# ipyparallel mesos/marathon launcher
ipyparallel has built in support for a number of backends. This is a backend for launching IPython clusters into mesos using docker and marathon.
Install ipyparallel_mesos from pip or conda
pip install ipyparallel_mesos
or from conda
# from the ActivisionGameScience conda channel
conda install --channel ActivisionGameScience ipyparallel_mesos
Create new ipython profile
ipython profile create --parallel --profile=mesos
Edit `~/.ipython/profile_mesos/ipcluster_config.py` and add
# MUST SET
c.MarathonLauncher.marathon_master_url = 'http://MARATHON_URL:8080' # url with port to a marathon master
c.MarathonLauncher.marathon_app_group = '/test/ipythontest/jdennison/' # Marathon application group. These needs to be unique per a cluster so if you have multiple users deploying clusters make sure they choose their own application group.
# Resonable defaults
c.IPClusterStart.controller_launcher_class = 'ipyparallel_mesos.launcher.MarathonControllerLauncher'
c.IPClusterEngines.engine_launcher_class = 'ipyparallel_mesos.launcher.MarathonEngineSetLauncher'
c.MarathonLauncher.controller_docker_image = 'jdennison/ipyparallel-marathon-controller:dev' # Docker container image for the controller
c.MarathonLauncher.engine_docker_image = 'jdennison/ipyparallel-marathon-engine:dev' # Docker image for the engine. This is where you should install custom dependencies
c.MarathonLauncher.engine_memory = 1024 # Amount of memory (in megabytes) to limit the docker container. NOTE: if your engine uses more the this, the docker container will be killed by the kernel without warning.
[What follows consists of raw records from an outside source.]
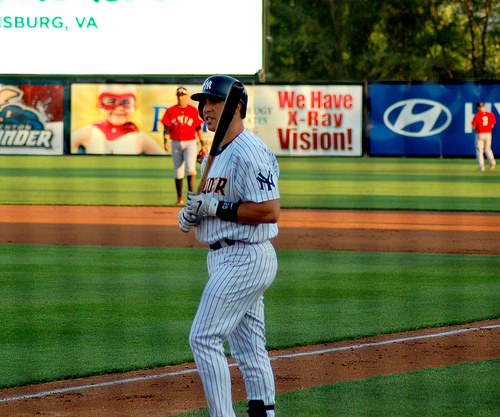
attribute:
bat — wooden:
[180, 82, 244, 234]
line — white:
[0, 324, 499, 404]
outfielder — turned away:
[471, 102, 496, 173]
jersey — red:
[471, 111, 495, 133]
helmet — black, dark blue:
[190, 76, 248, 122]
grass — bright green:
[1, 154, 499, 416]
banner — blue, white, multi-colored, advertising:
[367, 81, 499, 159]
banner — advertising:
[69, 83, 365, 158]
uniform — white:
[189, 127, 278, 416]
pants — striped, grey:
[188, 239, 278, 416]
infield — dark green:
[0, 243, 499, 415]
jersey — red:
[163, 104, 204, 141]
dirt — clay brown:
[1, 205, 500, 416]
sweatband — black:
[216, 200, 240, 224]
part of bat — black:
[209, 81, 243, 156]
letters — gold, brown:
[202, 176, 228, 194]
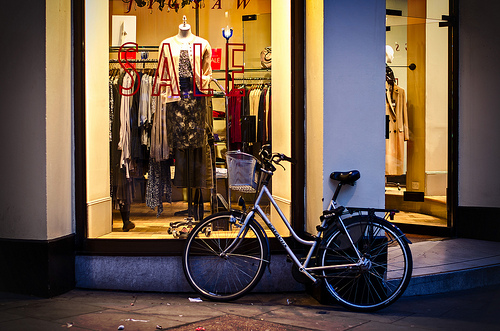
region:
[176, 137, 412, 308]
The bicycle leaning against the wall.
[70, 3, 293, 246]
A store window with clothes on display.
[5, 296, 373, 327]
Slabs of concrete on the sidewalk.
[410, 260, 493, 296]
A step in front of the store.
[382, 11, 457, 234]
The store door is made of glass.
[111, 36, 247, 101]
The word sale is written on the window.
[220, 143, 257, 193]
The bicycle has a basket on the front.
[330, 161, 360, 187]
The bicycle has a black seat.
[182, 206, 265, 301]
The front wheel on the bicycle.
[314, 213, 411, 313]
The back wheel on the bicycle.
c.MarathonLauncher.controller_memory = 512 # Amount of memory (in megabytes) to limit the docker container. NOTE: if your engine uses more the this, the docker container will be killed by the kernel without warning.
c.MarathonLauncher.controller_config_port = '1235' # The port the controller exposes for clients and engines to retrive connection information. Note, if there are multiple users on the same cluster this will need to be changed
While this new profile will work with the Jupyter IPython Cluter tab. You should start with the command line to help debug.
ipcluster start --n=4 --profile=mesos
As long as this command starts you should see the the docker containers in your marathon ui under the `marathon_app_group` you set earlier. You are now ready to cook with fire.
Open a new terminal session on the same machine you just ran `ipcluster`. Start Juypter or an IPython session.
import ipyparallel as ipp
rc = ipp.Client(profile='mesos')
rc[:].apply_async(socket.gethostname).get_dict() # Should print the hosts of the IPython engines.
To shut down just press Ctrl+c in the terminal you ran `ipcluster`
ipyparallel has three main components: client, controller and engine. Please refer to the [docs](https://ipyparallel.readthedocs.org/) for a deeper dive. This project provides two docker containers to run a controller and engines in mesos cluster as well as new launchers to deploy them from ipyparallel Jupyter's cluster tab and the ipcluster cli tool. While the existing docker images are hosted publicly here for the [controller](https://hub.docker.com/r/jdennison/ipyparallel-marathon-controller/) and the [engine](https://hub.docker.com/r/jdennison/ipyparallel-marathon-engine/)
Extending the existing [ipyparallel-marathon-engine](https://hub.docker.com/r/jdennison/ipyparallel-marathon-engine/) to install your custom depencies is really useful, especially if your users have different needs. Supporting multiple version of packages for multiple users can be a real struggle. If you use a custom engine image make sure you update: `c.MarathonLauncher.engine_docker_image`.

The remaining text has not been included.